Policy Primer - Translating Safety
AUTHORS
Aidan Peppin, Marzieh Fadaee, Beyza Ermis, Seraphina Goldfarb-Tarrant, Julia Kreutzer, Sara Hooker
ABSTRACT
Global AI safety efforts have gained traction and momentum, but a critical challenge remains: how to ensure safety across diverse languages and cultures.
This challenge is often overlooked, or absent, in governance and research efforts to advance AI safety. Safety alignment efforts primarily focus on English or monolingual settings, leading to potential security flaws for other languages. This leaves many risks unaddressed or amplified for non-English speakers.
Addressing multilingual safety is complex, and involves reconciling global harms and unique local contexts. Most current approaches to improving model safety are language-specific and lack reliable datasets for evaluation beyond a few languages.
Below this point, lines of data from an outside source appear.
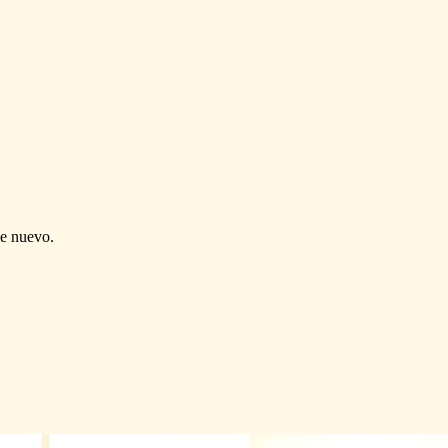
de nuevo.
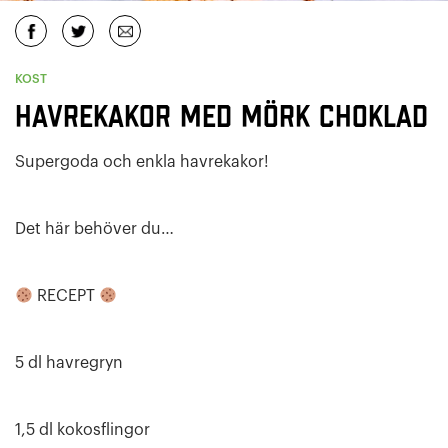
KOST
Havrekakor med mörk choklad
Supergoda och enkla havrekakor!
Det här behöver du…
RECEPT
5 dl havregryn
1,5 dl kokosflingor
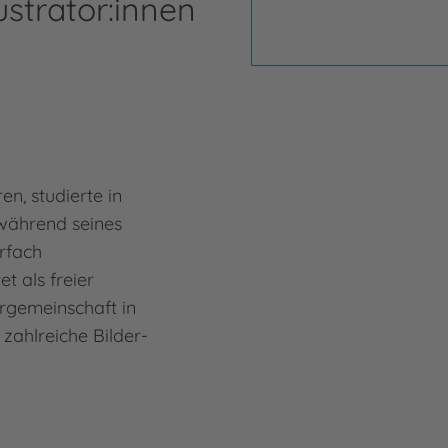
ustrator:innen
en, studierte in
während seines
rfach
et als freier
iergemeinschaft in
 zahlreiche Bilder-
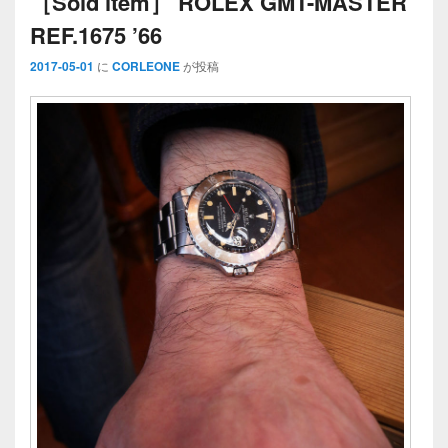
［Sold item］ ROLEX GMT-MASTER
REF.1675 ’66
2017-05-01
に
CORLEONE
が投稿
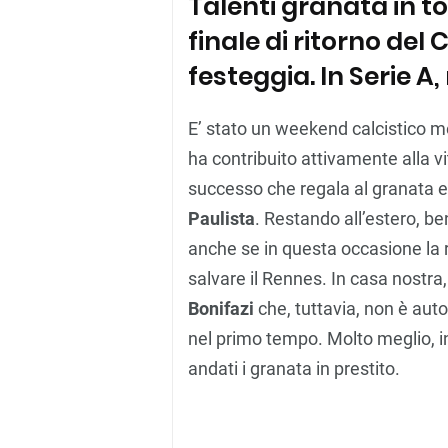
Talenti granata in to
finale di ritorno de
festeggia. In Serie A
E’ stato un weekend calcistico 
ha contribuito attivamente alla vi
successo che regala al granata e 
Paulista
. Restando all’estero, 
anche se in questa occasione la r
salvare il Rennes. In casa nostra,
Bonifazi
che, tuttavia, non è aut
nel primo tempo. Molto meglio, i
andati i granata in prestito.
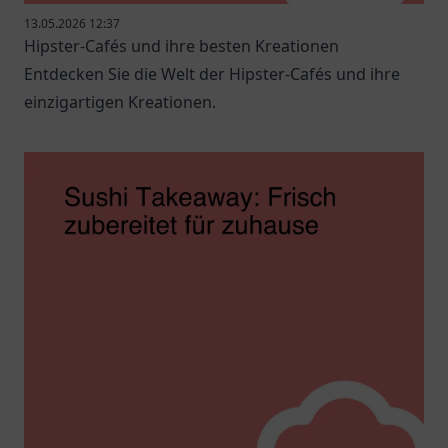
13.05.2026 12:37
Hipster-Cafés und ihre besten Kreationen
Entdecken Sie die Welt der Hipster-Cafés und ihre
einzigartigen Kreationen.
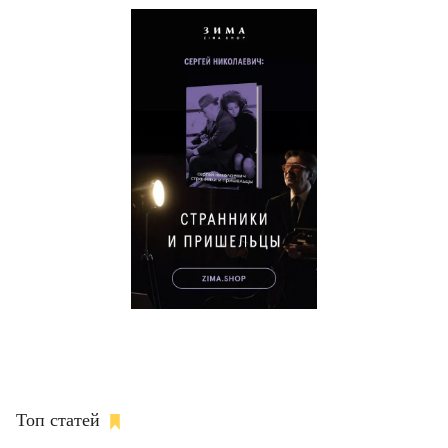
Топ статей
Despite these challenges, progress is being made. Many researchers around the world, including Cohere For AI, have dedicated efforts to tackle these language gaps, offering potential solutions to enhance AI safety across diverse linguistic and cultural contexts.
This Policy Primer summarises several promising avenues to addressing the language gap in AI safety. This includes: collecting robust multilingual evaluation data; distilling different safety instructions into models; adapting preference training to multilingual and multicultural contexts, merging models to increase performance, adapting evaluations across languages, and developing safety techniques for toxicity that keep pace with natural evolutions in language.
From this research, we identify five recommendations for researchers and policymakers to consider in their efforts to improve AI safety for everyone:
- AI safety and alignment efforts should not be monolithic or monolingual.
- Multilingual safety should be addressed throughout the model training lifecycle.
- Including more languages in safety mitigation can provide gains across all contexts.
- Reporting on models’ coverage of different languages is critical.
- Curating data using human annotators with experiences and perspectives covering different languages and cultures is key.